The merger also placed operation of the research rooms, previously as their own office branch, under the Textual Records Division and further divided into:

- Reference and Researcher Registration
- Research Room Pulls and Monitoring

===Special Media records===
Special media records at College Park include cartographic, photographic, and record series consisting of motion pictures which includes records on videotape. The special media records division also maintains two conservation labs for film preservation as well as the upkeep of records on cassette tape. Records on microfilm are typically not considered special media, but rather as regular textual records.

===Electronic records===
Beginning in the early 2000s, the National Archives began a dedicated effort to provide specific records support for electronic data. The Electronic Records Division is essentially a mirror of the textual (paper) division of the National Archives at College Park and contains its own accessioning, processing and reference branch for dealing with electronic records. The branch also maintains a "Digital Preservation Service Office" for the upkeep of records in electronic format.

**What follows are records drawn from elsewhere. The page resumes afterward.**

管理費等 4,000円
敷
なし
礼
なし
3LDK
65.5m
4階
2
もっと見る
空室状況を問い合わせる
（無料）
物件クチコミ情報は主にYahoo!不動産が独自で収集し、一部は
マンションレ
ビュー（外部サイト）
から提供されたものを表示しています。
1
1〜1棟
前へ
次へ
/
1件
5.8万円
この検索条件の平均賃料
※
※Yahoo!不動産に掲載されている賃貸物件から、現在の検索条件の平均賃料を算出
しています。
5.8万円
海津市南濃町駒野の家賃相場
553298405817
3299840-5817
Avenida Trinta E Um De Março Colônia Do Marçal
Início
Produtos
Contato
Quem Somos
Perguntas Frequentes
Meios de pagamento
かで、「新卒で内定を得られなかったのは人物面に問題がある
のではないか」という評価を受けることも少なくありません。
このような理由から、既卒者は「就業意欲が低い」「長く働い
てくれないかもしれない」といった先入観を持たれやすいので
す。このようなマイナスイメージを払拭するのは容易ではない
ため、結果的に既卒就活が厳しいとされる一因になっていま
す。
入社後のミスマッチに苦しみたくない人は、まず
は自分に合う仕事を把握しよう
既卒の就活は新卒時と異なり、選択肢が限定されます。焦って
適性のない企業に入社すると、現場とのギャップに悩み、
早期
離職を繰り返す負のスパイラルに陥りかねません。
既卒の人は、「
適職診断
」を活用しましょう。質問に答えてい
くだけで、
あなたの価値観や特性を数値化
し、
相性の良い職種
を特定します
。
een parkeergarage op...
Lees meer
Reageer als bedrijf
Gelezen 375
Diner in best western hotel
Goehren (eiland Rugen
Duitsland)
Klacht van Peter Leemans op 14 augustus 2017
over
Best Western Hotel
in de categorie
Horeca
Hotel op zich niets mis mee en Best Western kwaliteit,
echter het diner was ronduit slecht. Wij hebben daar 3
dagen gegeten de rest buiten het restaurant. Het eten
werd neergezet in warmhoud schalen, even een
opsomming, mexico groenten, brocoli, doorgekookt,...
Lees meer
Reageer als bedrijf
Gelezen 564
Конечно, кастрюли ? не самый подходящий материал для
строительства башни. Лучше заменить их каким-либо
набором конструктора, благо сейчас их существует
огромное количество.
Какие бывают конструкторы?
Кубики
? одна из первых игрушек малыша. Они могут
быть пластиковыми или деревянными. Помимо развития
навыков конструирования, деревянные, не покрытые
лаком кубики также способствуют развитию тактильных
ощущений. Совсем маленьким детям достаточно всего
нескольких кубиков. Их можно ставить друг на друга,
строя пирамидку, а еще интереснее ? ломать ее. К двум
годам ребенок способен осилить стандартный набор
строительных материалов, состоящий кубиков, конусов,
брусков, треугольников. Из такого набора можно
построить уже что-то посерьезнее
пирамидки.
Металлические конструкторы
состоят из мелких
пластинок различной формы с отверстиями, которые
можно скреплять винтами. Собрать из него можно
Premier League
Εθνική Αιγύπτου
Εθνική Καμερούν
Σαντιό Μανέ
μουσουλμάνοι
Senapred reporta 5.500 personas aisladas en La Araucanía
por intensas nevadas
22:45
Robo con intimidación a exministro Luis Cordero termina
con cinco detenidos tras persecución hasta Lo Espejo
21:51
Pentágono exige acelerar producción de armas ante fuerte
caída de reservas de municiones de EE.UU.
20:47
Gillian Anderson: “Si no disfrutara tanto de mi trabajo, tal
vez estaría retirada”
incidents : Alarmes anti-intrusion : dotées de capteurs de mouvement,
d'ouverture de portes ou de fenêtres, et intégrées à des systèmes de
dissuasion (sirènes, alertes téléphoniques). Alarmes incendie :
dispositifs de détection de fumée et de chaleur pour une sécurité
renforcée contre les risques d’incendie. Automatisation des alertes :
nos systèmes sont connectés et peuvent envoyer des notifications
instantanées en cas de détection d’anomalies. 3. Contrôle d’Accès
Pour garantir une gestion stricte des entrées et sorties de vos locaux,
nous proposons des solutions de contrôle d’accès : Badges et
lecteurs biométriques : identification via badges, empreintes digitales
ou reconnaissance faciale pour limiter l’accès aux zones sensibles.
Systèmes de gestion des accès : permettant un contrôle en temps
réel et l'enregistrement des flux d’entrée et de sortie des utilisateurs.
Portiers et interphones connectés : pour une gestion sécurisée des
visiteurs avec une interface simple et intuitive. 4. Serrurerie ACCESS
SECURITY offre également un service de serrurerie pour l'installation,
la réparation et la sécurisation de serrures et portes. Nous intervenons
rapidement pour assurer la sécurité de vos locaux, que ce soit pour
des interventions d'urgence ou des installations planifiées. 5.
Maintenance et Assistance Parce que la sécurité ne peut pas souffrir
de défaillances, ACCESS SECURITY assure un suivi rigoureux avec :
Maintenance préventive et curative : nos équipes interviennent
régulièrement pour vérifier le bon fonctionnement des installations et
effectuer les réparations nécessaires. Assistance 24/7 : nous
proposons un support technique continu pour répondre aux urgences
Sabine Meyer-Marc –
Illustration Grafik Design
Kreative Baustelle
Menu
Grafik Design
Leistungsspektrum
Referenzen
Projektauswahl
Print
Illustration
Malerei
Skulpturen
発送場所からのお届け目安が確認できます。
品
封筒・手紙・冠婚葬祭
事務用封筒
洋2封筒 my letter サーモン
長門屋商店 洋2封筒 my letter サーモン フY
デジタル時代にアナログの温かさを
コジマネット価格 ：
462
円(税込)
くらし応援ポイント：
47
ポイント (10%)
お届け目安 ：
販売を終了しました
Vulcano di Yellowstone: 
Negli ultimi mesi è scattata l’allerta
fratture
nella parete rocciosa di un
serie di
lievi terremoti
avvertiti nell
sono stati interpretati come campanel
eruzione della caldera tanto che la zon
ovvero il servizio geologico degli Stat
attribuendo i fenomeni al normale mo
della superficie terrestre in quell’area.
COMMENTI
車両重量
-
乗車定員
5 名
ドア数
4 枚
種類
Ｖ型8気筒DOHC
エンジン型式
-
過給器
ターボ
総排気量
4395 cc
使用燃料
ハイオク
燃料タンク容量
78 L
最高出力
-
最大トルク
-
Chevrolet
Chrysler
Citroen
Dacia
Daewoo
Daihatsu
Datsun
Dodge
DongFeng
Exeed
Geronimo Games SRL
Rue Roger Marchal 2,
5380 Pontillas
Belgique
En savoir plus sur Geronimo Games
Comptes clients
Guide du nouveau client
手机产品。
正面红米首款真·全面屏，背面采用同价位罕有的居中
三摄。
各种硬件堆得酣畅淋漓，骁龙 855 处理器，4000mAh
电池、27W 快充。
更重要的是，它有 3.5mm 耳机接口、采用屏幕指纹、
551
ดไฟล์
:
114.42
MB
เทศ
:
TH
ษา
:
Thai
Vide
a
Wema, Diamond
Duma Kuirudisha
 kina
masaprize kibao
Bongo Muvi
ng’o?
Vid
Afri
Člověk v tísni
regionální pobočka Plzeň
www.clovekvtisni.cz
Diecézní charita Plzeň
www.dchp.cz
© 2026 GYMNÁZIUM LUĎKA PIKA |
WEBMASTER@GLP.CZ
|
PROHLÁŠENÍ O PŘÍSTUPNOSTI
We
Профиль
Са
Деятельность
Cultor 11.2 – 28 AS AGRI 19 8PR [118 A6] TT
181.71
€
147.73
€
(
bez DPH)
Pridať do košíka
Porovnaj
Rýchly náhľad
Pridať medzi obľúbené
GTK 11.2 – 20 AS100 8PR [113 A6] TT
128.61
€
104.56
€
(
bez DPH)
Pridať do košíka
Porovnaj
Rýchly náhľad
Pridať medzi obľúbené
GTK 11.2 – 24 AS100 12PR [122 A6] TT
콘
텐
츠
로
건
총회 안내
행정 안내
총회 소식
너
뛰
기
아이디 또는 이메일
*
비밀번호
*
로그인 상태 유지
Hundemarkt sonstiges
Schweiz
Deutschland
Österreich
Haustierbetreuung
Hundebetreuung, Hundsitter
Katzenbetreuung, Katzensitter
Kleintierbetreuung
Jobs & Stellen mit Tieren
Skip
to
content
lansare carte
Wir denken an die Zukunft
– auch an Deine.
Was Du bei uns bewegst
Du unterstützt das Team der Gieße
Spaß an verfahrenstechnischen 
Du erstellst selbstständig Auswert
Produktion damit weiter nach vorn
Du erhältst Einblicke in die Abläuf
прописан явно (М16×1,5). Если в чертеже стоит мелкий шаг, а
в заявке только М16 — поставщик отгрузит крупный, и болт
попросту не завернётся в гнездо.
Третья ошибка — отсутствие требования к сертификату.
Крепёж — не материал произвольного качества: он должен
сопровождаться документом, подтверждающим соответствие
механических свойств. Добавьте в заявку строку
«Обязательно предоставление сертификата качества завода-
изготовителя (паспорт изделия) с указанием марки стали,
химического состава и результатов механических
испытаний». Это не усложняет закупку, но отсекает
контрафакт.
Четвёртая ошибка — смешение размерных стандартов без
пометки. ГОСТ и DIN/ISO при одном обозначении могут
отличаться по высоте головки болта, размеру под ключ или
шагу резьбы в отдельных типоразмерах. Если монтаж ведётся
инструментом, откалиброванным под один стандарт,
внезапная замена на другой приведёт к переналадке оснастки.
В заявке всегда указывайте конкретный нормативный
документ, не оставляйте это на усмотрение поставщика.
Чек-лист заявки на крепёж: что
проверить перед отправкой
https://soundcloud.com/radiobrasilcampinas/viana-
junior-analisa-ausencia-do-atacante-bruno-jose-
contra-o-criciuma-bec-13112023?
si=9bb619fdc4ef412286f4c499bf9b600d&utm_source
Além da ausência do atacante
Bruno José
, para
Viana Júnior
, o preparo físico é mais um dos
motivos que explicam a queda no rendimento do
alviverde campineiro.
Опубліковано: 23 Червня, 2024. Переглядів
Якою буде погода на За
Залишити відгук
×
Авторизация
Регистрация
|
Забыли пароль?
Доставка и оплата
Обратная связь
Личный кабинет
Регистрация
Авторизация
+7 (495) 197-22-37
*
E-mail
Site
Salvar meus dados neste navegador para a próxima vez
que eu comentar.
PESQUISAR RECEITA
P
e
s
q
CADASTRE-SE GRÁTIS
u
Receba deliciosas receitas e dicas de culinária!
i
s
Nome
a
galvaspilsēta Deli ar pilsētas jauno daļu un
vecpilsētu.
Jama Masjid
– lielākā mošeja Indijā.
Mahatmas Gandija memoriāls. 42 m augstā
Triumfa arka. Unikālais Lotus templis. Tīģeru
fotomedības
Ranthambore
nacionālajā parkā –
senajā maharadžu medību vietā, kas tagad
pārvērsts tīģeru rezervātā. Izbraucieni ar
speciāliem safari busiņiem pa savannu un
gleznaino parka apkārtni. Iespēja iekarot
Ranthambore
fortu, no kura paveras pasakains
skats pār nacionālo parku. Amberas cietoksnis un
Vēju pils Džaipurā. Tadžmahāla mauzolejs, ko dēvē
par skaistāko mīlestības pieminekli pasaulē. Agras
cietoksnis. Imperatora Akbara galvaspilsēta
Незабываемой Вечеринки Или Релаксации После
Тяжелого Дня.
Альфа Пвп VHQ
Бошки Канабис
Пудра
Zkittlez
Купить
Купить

==Relationship to Archives I==
To avoid duplicate offices, the National Archives at College Park oversees several of the functions of the main National Archives building in downtown Washington. The overseen offices are known as "Archives I offices" and consist of the Archives I Research Room, overseen by Research Room operations in College Park, as well as the Archives I Processing Branch which is considered an extension of the processing office of Archives II.

All references correspondence from the Archives I building is under direction of the Archives II Textual Records Division. The intake and accessioning of all records to Archives I (which in the modern day are few) is also overseen by College Park and Archives I does not maintain an independent accessioning office.